M. Laurent Hénart, Rapporteur : Avez-vous observé des différences entre les disciplines ? Si oui, et pour en tenir compte, combien de familles de disciplines différentes envisagez-vous de retenir pour les critères de dotation et d’évaluation ?

M. Jean-François Dhainaut : Il ne faut sûrement pas aller au-delà de trois. On ne peut pas faire autrement que de mettre à part les sciences humaines et sociales. Il est ensuite classique de distinguer les « sciences dures » ou exactes des sciences de la vie. Mais, à en croire mon expérience, elles sont finalement très proches.
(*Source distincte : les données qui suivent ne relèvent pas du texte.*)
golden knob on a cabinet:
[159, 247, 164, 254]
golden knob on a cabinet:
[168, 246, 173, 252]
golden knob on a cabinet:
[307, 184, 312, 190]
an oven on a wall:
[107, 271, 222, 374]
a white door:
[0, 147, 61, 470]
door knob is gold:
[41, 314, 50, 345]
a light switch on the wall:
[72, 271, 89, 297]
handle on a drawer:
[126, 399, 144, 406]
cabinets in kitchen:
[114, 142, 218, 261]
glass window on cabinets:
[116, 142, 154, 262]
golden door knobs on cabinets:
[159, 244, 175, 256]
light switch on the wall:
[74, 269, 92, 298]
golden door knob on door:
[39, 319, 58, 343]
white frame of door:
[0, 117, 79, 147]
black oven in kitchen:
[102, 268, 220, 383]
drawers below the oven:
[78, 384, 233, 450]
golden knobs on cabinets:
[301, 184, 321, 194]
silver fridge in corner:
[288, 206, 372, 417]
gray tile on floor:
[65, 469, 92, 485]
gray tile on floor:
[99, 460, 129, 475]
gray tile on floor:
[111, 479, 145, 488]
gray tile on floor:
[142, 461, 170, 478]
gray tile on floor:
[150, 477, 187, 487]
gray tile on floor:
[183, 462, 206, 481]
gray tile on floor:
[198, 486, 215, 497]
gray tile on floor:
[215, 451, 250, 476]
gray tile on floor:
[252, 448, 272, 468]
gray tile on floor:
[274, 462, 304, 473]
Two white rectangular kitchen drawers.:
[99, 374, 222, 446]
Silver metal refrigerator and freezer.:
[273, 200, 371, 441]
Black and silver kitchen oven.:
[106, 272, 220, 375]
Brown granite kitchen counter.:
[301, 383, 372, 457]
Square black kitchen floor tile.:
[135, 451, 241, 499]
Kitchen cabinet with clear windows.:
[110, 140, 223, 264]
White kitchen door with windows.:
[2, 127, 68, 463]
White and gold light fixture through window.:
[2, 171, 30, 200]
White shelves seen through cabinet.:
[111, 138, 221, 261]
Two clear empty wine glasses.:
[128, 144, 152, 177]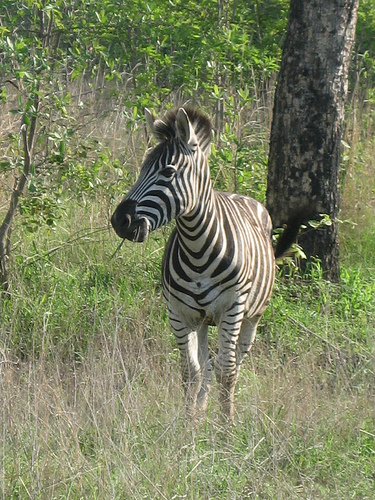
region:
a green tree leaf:
[56, 137, 66, 155]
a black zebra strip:
[172, 280, 197, 296]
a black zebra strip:
[193, 280, 221, 299]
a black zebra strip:
[173, 293, 194, 313]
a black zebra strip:
[167, 313, 181, 323]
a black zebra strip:
[169, 326, 188, 339]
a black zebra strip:
[170, 324, 185, 332]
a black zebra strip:
[226, 317, 244, 325]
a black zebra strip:
[223, 336, 236, 345]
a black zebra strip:
[223, 355, 238, 364]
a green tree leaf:
[28, 159, 37, 168]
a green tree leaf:
[309, 218, 319, 229]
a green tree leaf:
[322, 214, 332, 229]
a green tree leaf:
[45, 211, 55, 223]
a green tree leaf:
[131, 105, 139, 122]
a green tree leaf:
[213, 81, 221, 93]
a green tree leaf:
[239, 85, 254, 103]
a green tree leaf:
[5, 33, 17, 52]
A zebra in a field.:
[102, 90, 284, 420]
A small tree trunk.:
[265, 1, 343, 277]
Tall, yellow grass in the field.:
[1, 311, 157, 499]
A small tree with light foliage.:
[0, 104, 105, 235]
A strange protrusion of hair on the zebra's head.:
[136, 100, 214, 155]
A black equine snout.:
[103, 193, 153, 247]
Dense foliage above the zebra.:
[96, 0, 287, 84]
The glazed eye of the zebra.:
[155, 163, 178, 180]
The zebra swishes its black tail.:
[270, 208, 311, 261]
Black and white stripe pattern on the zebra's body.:
[224, 216, 272, 286]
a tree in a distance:
[13, 31, 58, 179]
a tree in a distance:
[70, 151, 109, 228]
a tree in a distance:
[206, 25, 252, 161]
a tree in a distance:
[278, 1, 348, 269]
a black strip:
[168, 316, 185, 325]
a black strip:
[227, 310, 245, 315]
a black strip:
[222, 318, 251, 326]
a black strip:
[222, 333, 241, 346]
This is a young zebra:
[89, 93, 286, 442]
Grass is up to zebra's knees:
[9, 256, 365, 498]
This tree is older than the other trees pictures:
[263, 1, 361, 295]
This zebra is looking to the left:
[98, 93, 217, 263]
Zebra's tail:
[261, 181, 327, 269]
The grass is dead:
[0, 305, 369, 495]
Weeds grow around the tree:
[259, 192, 342, 295]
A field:
[4, 334, 374, 493]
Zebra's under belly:
[174, 298, 256, 344]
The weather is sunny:
[2, 1, 360, 497]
Il convient également de faire attention : la sélection n’est pas à l’ordre du jour, mais elle existe néanmoins, dès le lycée. Les IUT sont très sélectifs. En outre, on applique un numerus clausus à certaines professions. Voilà pourquoi les étudiants sont tels des souris qui se déplacent dans un labyrinthe, se dirigeant là où cela leur est possible.

M. Laurent Hénart, Rapporteur : Est-ce que la définition des cycles de licence et de master justifierait l’utilisation de critères différents ? Vous avez déjà répondu partiellement en précisant que le critère de l’insertion professionnelle pouvait être pondéré par la prise en compte de la poursuite d’études.

M. Jean-François Dhainaut : De la poursuite d’études et du niveau d’insertion. On ne doit pas insérer au même niveau en master et en licence.

M. Laurent Hénart, Rapporteur : On pourrait envisager autre chose : accorder aux données socio-économiques du public accueilli une beaucoup plus grande importance au niveau du cycle de la licence que du master.

M. Jean-François Dhainaut : Peut-être. Mais il faut aussi arrêter de comparer l’Université de Pau à l’Université Pierre et Marie Curie (Paris VI). Les universités n’ont pas toutes les mêmes missions et ce sont ces missions qu’il faut prendre en compte lorsque l’on parle de performance.

Globalement, il y a trois types d’universités : une douzaine à vocation internationale, comme Pierre et Marie Curie ; les universités à vocation nationale ; et les universités territoriales.

On attend de Paris VI qu’elle soit une excellente université du point de vue de la recherche, mais aussi du point de vue de la formation. Il faut cesser de penser que les universités fortes en recherche peuvent être moyennes en formation.

Les universités à vocation nationale doivent avoir un excellent niveau de formation et un bon niveau de recherche, avec des doctorants qui s’appuient sur une recherche incontestable.

Les universités territoriales enfin ont pour mission d’irriguer le territoire où elles se trouvent. Elles peuvent être des universités d’excellence, avec une ou deux niches de recherche intéressantes. Prenez l’exemple de l’université de Limoges, qui n’est pas facile d’accès et qui se trouve isolée du point de vue des échanges. Pourtant, elle assure une très bonne insertion professionnelle et possède une niche de recherche de niveau national, européen, voire mondial, développée à partir de la céramique. Prenez l’exemple de l’université de Chambéry, qui, avec son centre interdisciplinaire de la montagne, possède de très bonnes équipes de recherche.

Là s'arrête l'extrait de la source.